Text:
────────────────
Dear Adolf: We Won!

Singers perform the Israeli national anthem at the official opening ceremony of the European Maccabi Games at the Waldbuehne on July 28, 2015 in Berlin, Germany. Over 2,000 Jewish athletes from Maccabi clubs all over the world will compete for the next week in Berlin at the Olympiastadion where in 1936 Nazi Germany held the Olympics and excluded its own Jewish athletes. The Maccabi games take place every four years and first took place in Prague in 1929.
Singers perform the Israeli national anthem at the official opening ceremony of the European Maccabi Games at the Waldbuehne on July 28, 2015 in Berlin, Germany. Over 2,000 Jewish athletes from Maccabi clubs all over the world will compete for the next week in Berlin at the Olympiastadion where in 1936 Nazi Germany held the Olympics and excluded its own Jewish athletes. The Maccabi games take place every four years and first took place in Prague in 1929. Photo by Sean Gallup/Getty Images News.

By Paul Lewis

Dear Adolf:

Screw you, you bastard! We won!

You must be turning over in your grave with all that is happening in your beloved Berlin this week. You should have seen it: more than 2,000 Jewish athletes from 39 countries around the globe just paraded through your Olympic Park in the Opening Ceremonies of the European Maccabi Games, sort of a European Jewish Olympics.

That’s right – the same complex with the iconic stadium you built for the 1936 Olympics, as you were planning the Holocaust, was filled with Jews tonight. You banned German Jewish athletes from participating 79 years ago but tonight Yids filled the Olympic Park. There were Jewish swimmers from Argentina and Jewish runners from Australia; Jewish basketball players from Canada, Jewish tennis players from South Africa and Jewish soccer players from the USA.

You came so close to exterminating all the Jews of Europe, but, tonight, European countries, including Germany, Austria, Hungary, Poland, Ukraine and France, were proudly represented by Jewish athletes. We’re still here.

Oh, and there’s another country here this week. It’s called Israel, the ancient and modern homeland of the Jewish People, reborn from the ashes of the Shoah. Israel’s existence guarantees that your Final Solution will not be implemented again.
────────────────
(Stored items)
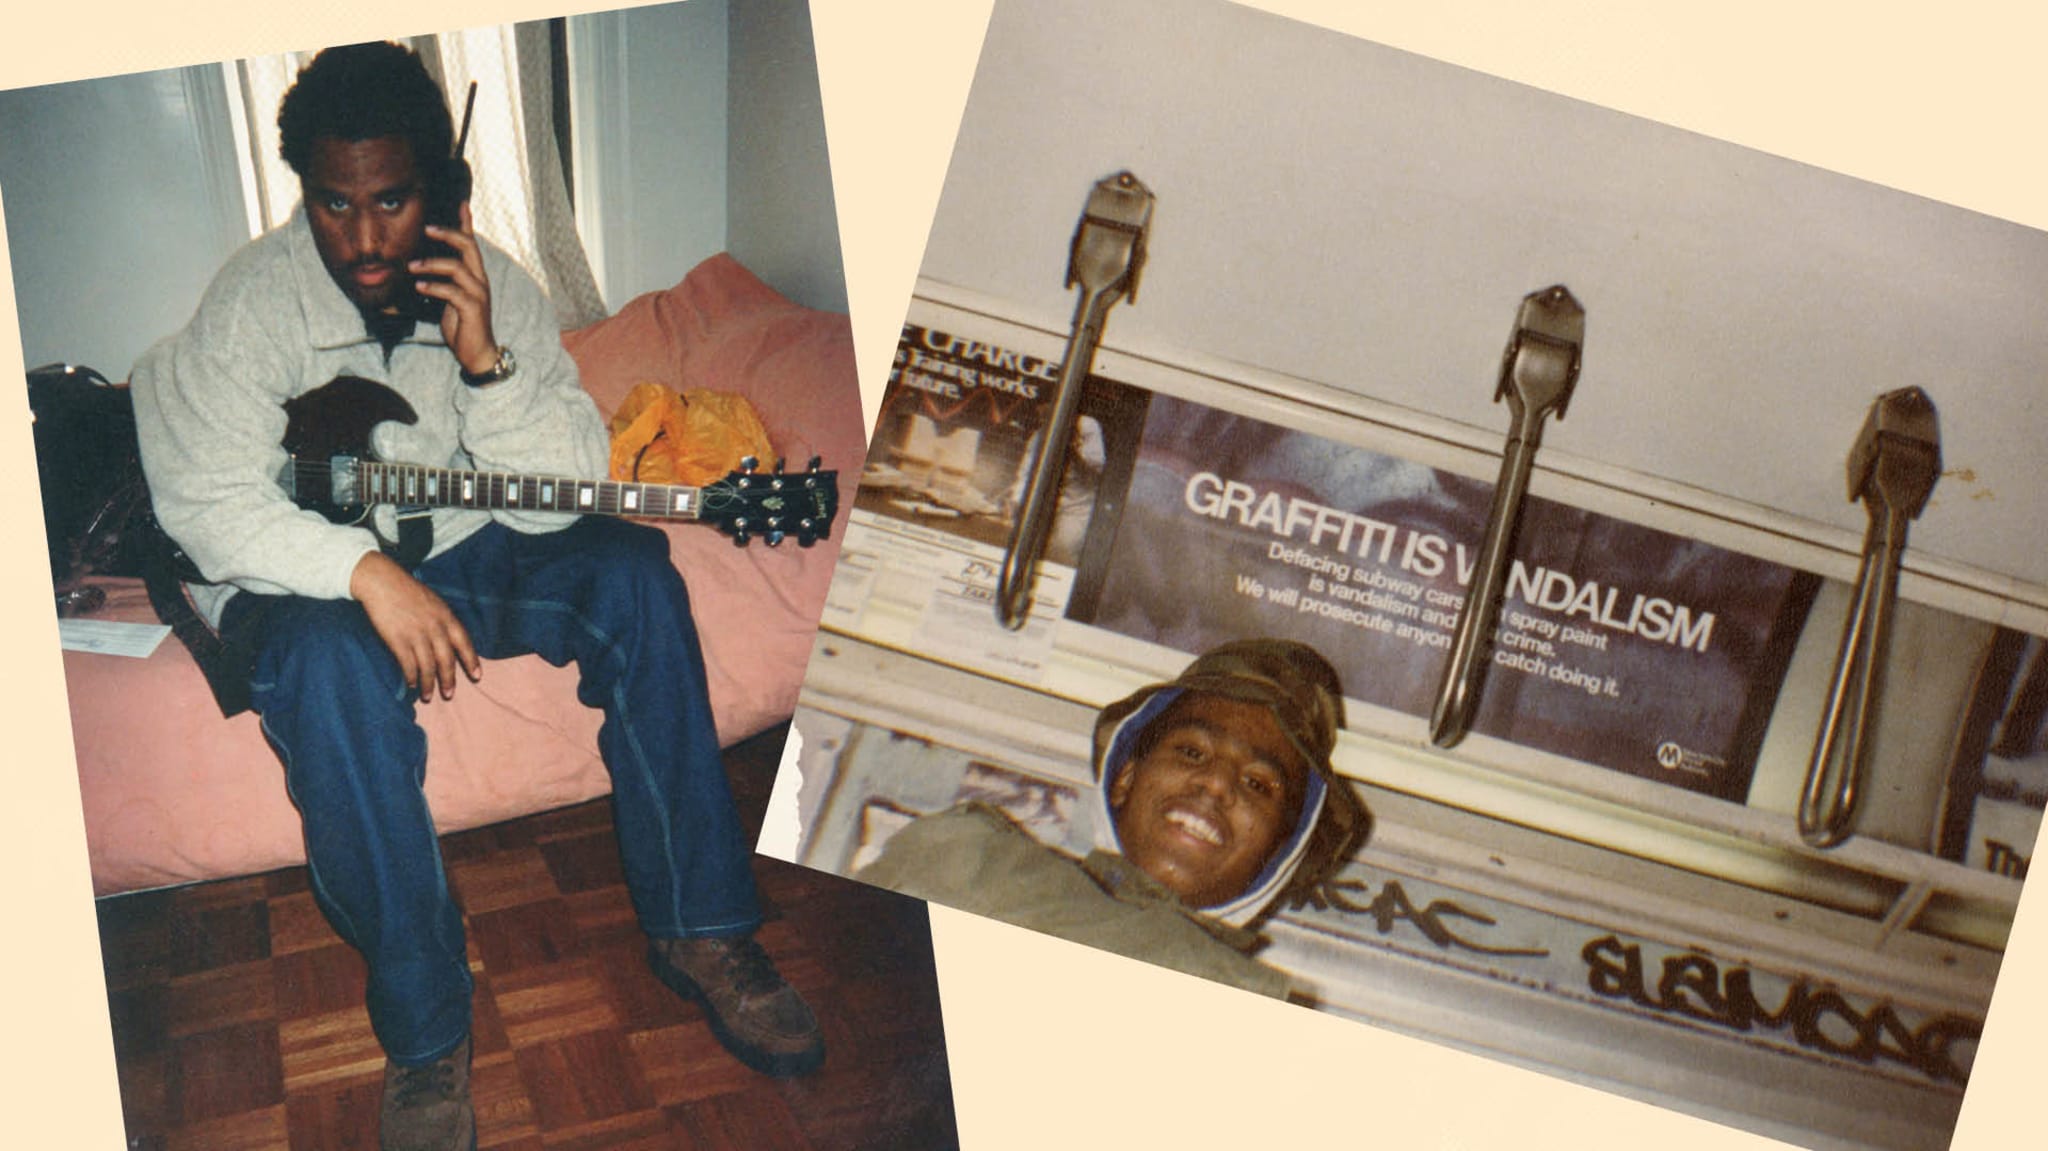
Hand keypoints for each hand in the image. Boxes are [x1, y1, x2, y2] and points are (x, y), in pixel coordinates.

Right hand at [349, 551, 480, 701]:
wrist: (381, 581)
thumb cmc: (407, 591)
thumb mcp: (434, 601)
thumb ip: (443, 619)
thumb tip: (451, 639)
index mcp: (446, 616)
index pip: (464, 642)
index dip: (471, 660)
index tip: (477, 676)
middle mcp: (434, 627)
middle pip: (446, 659)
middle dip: (448, 679)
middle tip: (449, 695)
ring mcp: (416, 634)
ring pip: (427, 666)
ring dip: (428, 684)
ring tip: (428, 696)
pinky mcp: (397, 639)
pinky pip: (408, 664)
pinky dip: (410, 676)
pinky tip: (410, 684)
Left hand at [411, 202, 499, 375]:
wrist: (477, 352)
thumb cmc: (462, 325)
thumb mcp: (450, 299)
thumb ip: (443, 282)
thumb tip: (422, 267)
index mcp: (475, 276)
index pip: (472, 244)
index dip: (467, 223)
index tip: (461, 204)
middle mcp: (479, 280)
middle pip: (468, 247)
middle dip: (448, 234)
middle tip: (427, 227)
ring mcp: (478, 294)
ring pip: (457, 267)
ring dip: (431, 263)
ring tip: (412, 266)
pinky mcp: (472, 309)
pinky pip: (452, 291)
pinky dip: (434, 286)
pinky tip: (420, 286)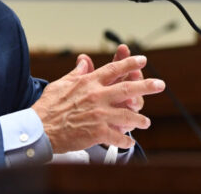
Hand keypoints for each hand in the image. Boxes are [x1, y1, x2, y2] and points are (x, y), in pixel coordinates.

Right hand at [31, 54, 164, 153]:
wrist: (40, 130)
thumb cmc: (48, 107)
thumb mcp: (62, 84)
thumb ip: (77, 73)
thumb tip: (84, 60)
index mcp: (89, 82)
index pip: (113, 69)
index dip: (130, 63)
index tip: (142, 60)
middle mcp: (97, 96)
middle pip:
────────────────
Tasks to carry out:
• a. Answer these questions from the letter about the Maccabi Games:
(i) In what city and year were the Maccabi games first held?
(ii) How many countries did the Jewish athletes in the opening parade come from?
(iii) Which country does the letter call "the ancient and modern homeland of the Jewish People"?
• b. Continue the letter about the Maccabi Games in Berlin, starting after its final sentence and keeping the same voice.

Results in order:
• a.
(i) Prague, in 1929.
(ii) 39 countries.
(iii) Israel.

• b.
Not that there aren’t people who would still like that to happen. At the same time there is a resurgence of Jewish life in Berlin, the antisemitic sickness you nearly perfected is alive and growing again in Europe. It’s worse now than any time since you were in power. Every week brings another incident – a firebombing or an attack on a school, a museum or a kosher market. Why? Simply because they are Jews.

Frankly, with all the history of Jew-hatred in Germany, I never thought I would be here. My father came to Germany, courtesy of Uncle Sam, at the end of your reign of terror. He was part of the Allied force that liberated Dachau. Like so many of the Greatest Generation he never talked about it, but was changed by it forever. Maybe that’s why I was determined never to come. Besides, it may be ignorant and impolite to say, but no matter what words are spoken in German, they all sound to me like achtung and mach schnell.

And while the Holocaust is history for me, I remember all too well the massacre in Munich of 11 Israeli Olympians in 1972. No, Germany was never on my “must visit” list.

But I’m here and glad for it. Fortunately, Germany today is far different from the way it was in your time. Berlin is a complex, fascinating city, full of energy and culture. The Nazi past is openly acknowledged and appropriately memorialized in several ways and places.

This week I toured your first concentration camp, Sachsenhausen, just 22 miles north of the Berlin. You started housing political prisoners there in 1936, the same month you used the Olympics to hoodwink the world into believing Nazi Germany was peaceful and tolerant.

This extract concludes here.